Reproduce the lines below word for word, starting with the line that contains "That same blood-pressure monitor shows diastolic" and continuing through the end of the entries. Leave out the pictures.
··· Extracted data ···
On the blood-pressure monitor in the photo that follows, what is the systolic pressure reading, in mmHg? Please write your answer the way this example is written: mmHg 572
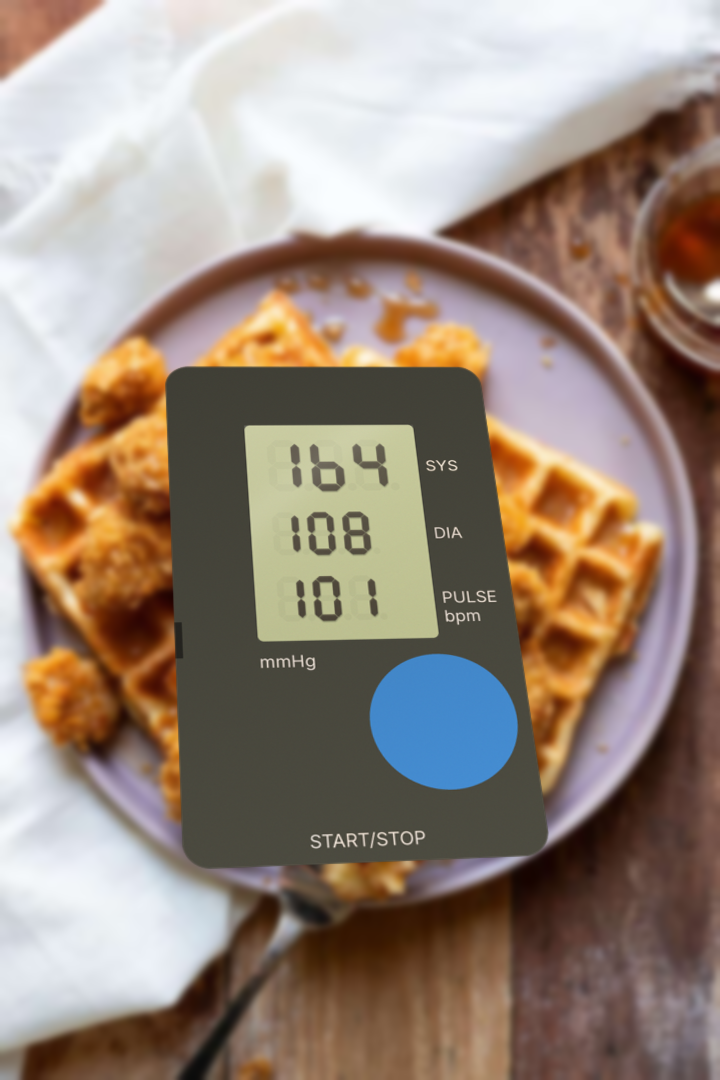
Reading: mmHg 164
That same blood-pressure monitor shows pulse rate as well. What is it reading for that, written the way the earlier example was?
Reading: bpm 101
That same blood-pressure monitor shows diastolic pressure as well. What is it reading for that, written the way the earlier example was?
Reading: mmHg 108
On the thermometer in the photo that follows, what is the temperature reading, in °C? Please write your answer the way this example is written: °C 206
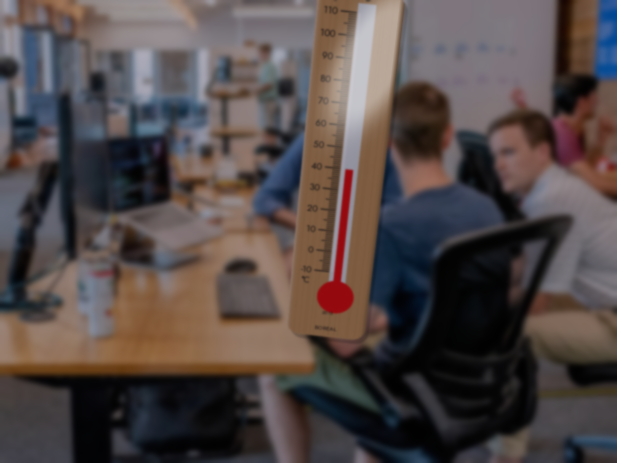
···
*Task output*.
That same blood-pressure monitor shows diastolic pressure as well. What is it reading for that, written the way the earlier example was?
Reading: mmHg 108
On the thermometer in the photo that follows, what is the temperature reading, in °C? Please write your answer the way this example is written: °C 206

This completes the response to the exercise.